My thumb dripped blood and sand was ground into the wound. A tiny gray point poked from the spot where I’d been making circles with my fingers and thumb. Beside it was a small yellow flower. How’d I miss that? I wondered. I tried to pick the flower and realized that it was attached to a thin dry but strong white root that clung to whatever was poking from the sand. I put the flower down and grasped the point. It wouldn’t budge. I shifted to my knees and leaned closer for a better look.
“Oh,” I whispered. “It’s not just…” I sucked on my finger as I looked at it. Then I started digging around it with my other hand. Soon I was using both hands, disregarding the stinging and light bleeding. Whenever my father allowed me to buy a new book, I spent hours in my room with my eyes closed as I listened to it on my astrolabe. In many of those stories, a curious person would find a secret or magical object that would change her or his life. I’d always wanted that to happen to me. And now I was sure this was it.
This was the Book of Shadows that appeared on the boy’s astrolabe when he passed too close to a tree that had just been struck by lightning. This was the jeweled eagle figurine that the girl bought in the market that caused all the birds to come. This was the plant that began to grow in the old man’s bedroom after a strange dust storm.
The thing I dug up was a stellated cube.

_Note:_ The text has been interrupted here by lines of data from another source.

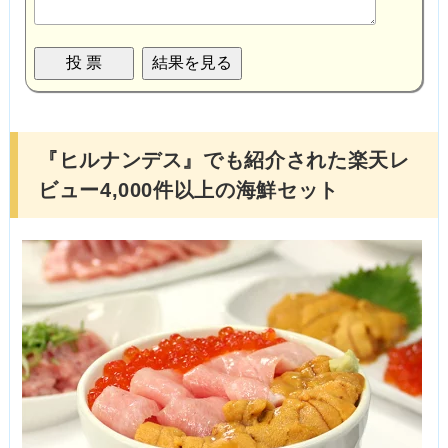
『ヒルナンデス』でも紹介された楽天レ
ビュー4,000件以上の海鮮セット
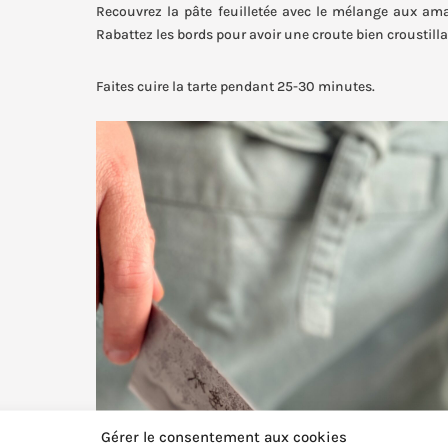
Recouvrez la pâte feuilletée avec le mélange aux ama
Rabattez les bords pour avoir une croute bien croustilla
Faites cuire la tarte pendant 25-30 minutes.
Gérer le consentement aux cookies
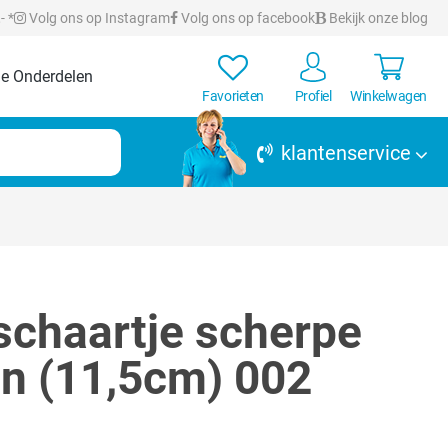
- *
Volg ons op Instagram
Volg ons op facebook
Bekijk onze blog
e Onderdelen
Favorieten
Profiel
Winkelwagen
klantenservice
schaartje scherpe
n (11,5cm) 002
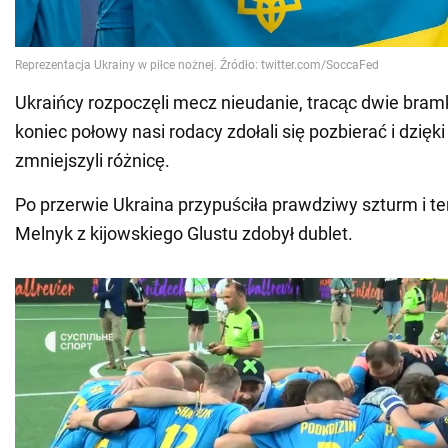
Ukraińcy rozpoczęli mecz nieudanie, tracąc dwie bram
koniec połowy nasi rodacy zdołali się pozbierać i dzięk
zmniejszyli różnicę.
Po przerwie Ukraina przypuściła prawdziwy szturm i te
Melnyk z kijowskiego Glustu zdobył dublet.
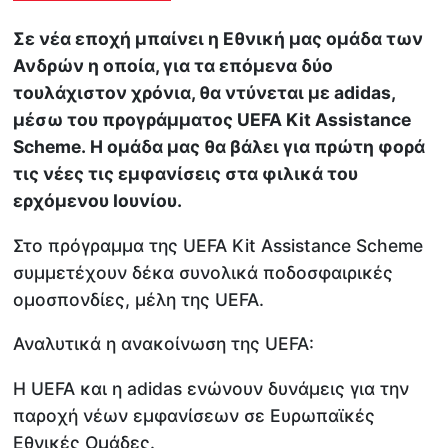
Σε νέα εποχή μπαίνει η Εθνική μας ομάδα των
Ανδρών η οποία, για τα επόμενα δύο
τουλάχιστον χρόνια, θα ντύνεται με adidas,
μέσω του προγράμματος UEFA Kit Assistance
Scheme. Η ομάδα μας θα βάλει για πρώτη φορά
τις νέες τις εμφανίσεις στα φιλικά του
ερχόμενου Ιουνίου.
Στο πρόγραμμα της UEFA Kit Assistance Scheme
συμμετέχουν δέκα συνολικά ποδοσφαιρικές
ομοσπονδίες, μέλη της UEFA.
Αναλυτικά η ανακοίνωση της UEFA:
Η UEFA και η adidas ενώνουν δυνάμεις για την
παροχή νέων εμφανίσεων σε Ευρωπαϊκές
Εθνικές Ομάδες.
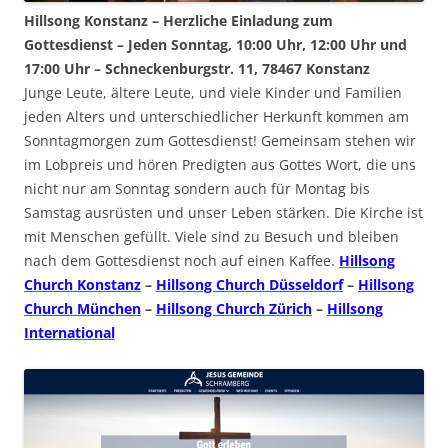
Hillsong Konstanz – Herzliche Einladung zum
Gottesdienst – Jeden Sonntag, 10:00 Uhr, 12:00 Uhr und
17:00 Uhr – Schneckenburgstr. 11, 78467 Konstanz
Junge Leute, ältere Leute, und viele Kinder und Familien
jeden Alters und unterschiedlicher Herkunft kommen am
Sonntagmorgen zum Gottesdienst! Gemeinsam stehen wir
im Lobpreis und hören Predigten aus Gottes Wort, die uns
nicht nur am Sonntag sondern auch für Montag bis
Samstag ausrüsten und unser Leben stärken. Die Kirche ist
mit Menschen gefüllt. Viele sind zu Besuch und bleiben
nach dem Gottesdienst noch auf einen Kaffee.
Hillsong
Church Konstanz
–
Hillsong Church Düsseldorf
–
Hillsong
Church München
–
Hillsong Church Zürich
–
Hillsong
International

It fit into the palm of my hand and was made of a tarnished metal. There were intricate designs all over it, adept loops and swirls and spirals whose lines never touched each other. I turned it over this way and that, marveling at its complex pointy shape.
“What is this thing?” I whispered, awed.
I knocked off the remaining sand and used some of my otjize to polish it. This worked better than I expected, for soon its tarnished appearance changed to one of amazing shine. And each time I moved it, it produced a… a soft sound. Like the low husky voice of a woman. It was a little scary… and fascinating. There was somehow old current in this thing. Nevertheless, the more I moved it, the softer the sound until it stopped all together.
Father’s eyes will bug out when I show this thing to him, I excitedly thought. And that was how I decided that I was not running away after all. I couldn’t wait to hear what he had to say about the mystery device I’d found. Or if he could tell me the best way to study it. Maybe I can get it to do whatever it was made to do, I thought. I giggled to myself, sitting on one of the stones and holding the strange thing to my face.
When someone tapped my shoulder, I nearly screamed. And when I whipped around and saw the tall dark-skinned woman with a corona of black hair so huge that it blocked out the sun shining behind her, I did scream. I jumped to my feet and nearly fell over my satchel.
She was one of the Desert People. She looked ten feet tall and everything about her, from her hair to the light sheer blue cloth wrapped around her head to her flowing pants and top made of the same blue material, was blowing in the soft breeze. Slung over her shoulder was a small capture station, its catch bag, and a blue old-looking backpack. I squinted up at her in the sunshine. She was so very tall and so… blue. The tallest person I’d ever seen. And somewhat old like my mother’s mother. She grasped a thick gnarled walking staff with her long-fingered hands, but she wasn’t leaning on it.